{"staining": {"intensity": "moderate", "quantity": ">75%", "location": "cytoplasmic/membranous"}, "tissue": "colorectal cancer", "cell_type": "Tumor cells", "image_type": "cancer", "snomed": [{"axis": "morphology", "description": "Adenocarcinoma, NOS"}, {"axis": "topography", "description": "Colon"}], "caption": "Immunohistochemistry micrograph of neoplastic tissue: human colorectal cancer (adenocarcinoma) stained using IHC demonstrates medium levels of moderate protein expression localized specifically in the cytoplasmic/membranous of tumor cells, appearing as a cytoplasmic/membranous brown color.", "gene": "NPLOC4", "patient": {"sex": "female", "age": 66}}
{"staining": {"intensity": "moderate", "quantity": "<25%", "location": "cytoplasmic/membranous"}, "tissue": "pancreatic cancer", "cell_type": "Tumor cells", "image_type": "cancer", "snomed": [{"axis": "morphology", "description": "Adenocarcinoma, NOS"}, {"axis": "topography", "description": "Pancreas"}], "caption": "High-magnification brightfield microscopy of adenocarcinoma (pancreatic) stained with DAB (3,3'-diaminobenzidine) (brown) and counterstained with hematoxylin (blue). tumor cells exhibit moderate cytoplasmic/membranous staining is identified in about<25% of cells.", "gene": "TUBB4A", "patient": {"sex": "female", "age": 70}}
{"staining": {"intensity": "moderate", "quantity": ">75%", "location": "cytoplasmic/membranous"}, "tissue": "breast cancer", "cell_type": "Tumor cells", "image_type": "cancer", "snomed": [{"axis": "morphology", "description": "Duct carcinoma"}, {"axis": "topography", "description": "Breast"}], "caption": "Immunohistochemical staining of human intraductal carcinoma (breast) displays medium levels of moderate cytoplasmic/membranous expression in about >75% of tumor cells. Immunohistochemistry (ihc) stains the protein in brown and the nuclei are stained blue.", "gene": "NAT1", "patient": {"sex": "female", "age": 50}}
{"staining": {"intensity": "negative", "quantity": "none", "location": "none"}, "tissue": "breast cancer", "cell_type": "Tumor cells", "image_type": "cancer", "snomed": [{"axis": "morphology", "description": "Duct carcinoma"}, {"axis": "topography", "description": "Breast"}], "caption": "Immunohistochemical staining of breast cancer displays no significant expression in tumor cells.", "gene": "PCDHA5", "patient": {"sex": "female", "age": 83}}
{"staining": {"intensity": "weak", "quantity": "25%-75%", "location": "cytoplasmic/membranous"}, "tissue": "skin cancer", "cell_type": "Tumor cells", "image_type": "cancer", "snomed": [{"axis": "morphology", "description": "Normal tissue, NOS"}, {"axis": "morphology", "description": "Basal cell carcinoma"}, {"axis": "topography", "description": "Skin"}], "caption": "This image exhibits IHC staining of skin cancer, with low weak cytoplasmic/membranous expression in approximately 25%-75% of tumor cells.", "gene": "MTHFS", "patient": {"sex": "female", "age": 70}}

### What to work on
Give the listing once more, unchanged in every line.

### Written reply
{"staining": {"intensity": "moderate", "quantity": ">75%", "location": "cytoplasmic/membranous"}, "tissue": "colorectal cancer", "cell_type": "Tumor cells", "image_type": "cancer", "snomed": [{"axis": "morphology", "description": "Adenocarcinoma, NOS"}, {"axis": "topography", "description": "Colon"}], "caption": "Immunohistochemistry micrograph of neoplastic tissue: human colorectal cancer (adenocarcinoma) stained using IHC demonstrates medium levels of moderate protein expression localized specifically in the cytoplasmic/membranous of tumor cells, appearing as a cytoplasmic/membranous brown color.", "gene": "NPLOC4", "patient": {"sex": "female", "age": 66}}
{"staining": {"intensity": "moderate", "quantity": "<25%", "location": "cytoplasmic/membranous"}, "tissue": "pancreatic cancer", "cell_type": "Tumor cells", "image_type": "cancer", "snomed": [{"axis": "morphology", "description": "Adenocarcinoma, NOS"}, {"axis": "topography", "description": "Pancreas"}], "caption": "High-magnification brightfield microscopy of adenocarcinoma (pancreatic) stained with DAB (3,3'-diaminobenzidine) (brown) and counterstained with hematoxylin (blue). tumor cells exhibit moderate cytoplasmic/membranous staining is identified in about<25% of cells.", "gene": "TUBB4A", "patient": {"sex": "female", "age": 70}}
{"staining": {"intensity": "moderate", "quantity": ">75%", "location": "cytoplasmic/membranous"}, "tissue": "breast cancer", "cell_type": "Tumor cells", "image_type": "cancer", "snomed": [{"axis": "morphology", "description": "Duct carcinoma"}, {"axis": "topography", "description": "Breast"}], "caption": "Immunohistochemical staining of human intraductal carcinoma (breast) displays medium levels of moderate cytoplasmic/membranous expression in about >75% of tumor cells. Immunohistochemistry (ihc) stains the protein in brown and the nuclei are stained blue.", "gene": "NAT1", "patient": {"sex": "female", "age": 50}}
{"staining": {"intensity": "negative", "quantity": "none", "location": "none"}, "tissue": "breast cancer", "cell_type": "Tumor cells", "image_type": "cancer", "snomed": [{"axis": "morphology", "description": "Duct carcinoma"}, {"axis": "topography", "description": "Breast"}], "caption": "Immunohistochemical staining of breast cancer displays no significant expression in tumor cells.", "gene": "PCDHA5", "patient": {"sex": "female", "age": 83}}
{"staining": {"intensity": "weak", "quantity": "25%-75%", "location": "cytoplasmic/membranous"}, "tissue": "skin cancer", "cell_type": "Tumor cells", "image_type": "cancer", "snomed": [{"axis": "morphology", "description": "Normal tissue, NOS"}, {"axis": "morphology", "description": "Basal cell carcinoma"}, {"axis": "topography", "description": "Skin"}], "caption": "This image exhibits IHC staining of skin cancer, with low weak cytoplasmic/membranous expression in approximately 25%-75% of tumor cells.", "gene": "MTHFS", "patient": {"sex": "female", "age": 70}}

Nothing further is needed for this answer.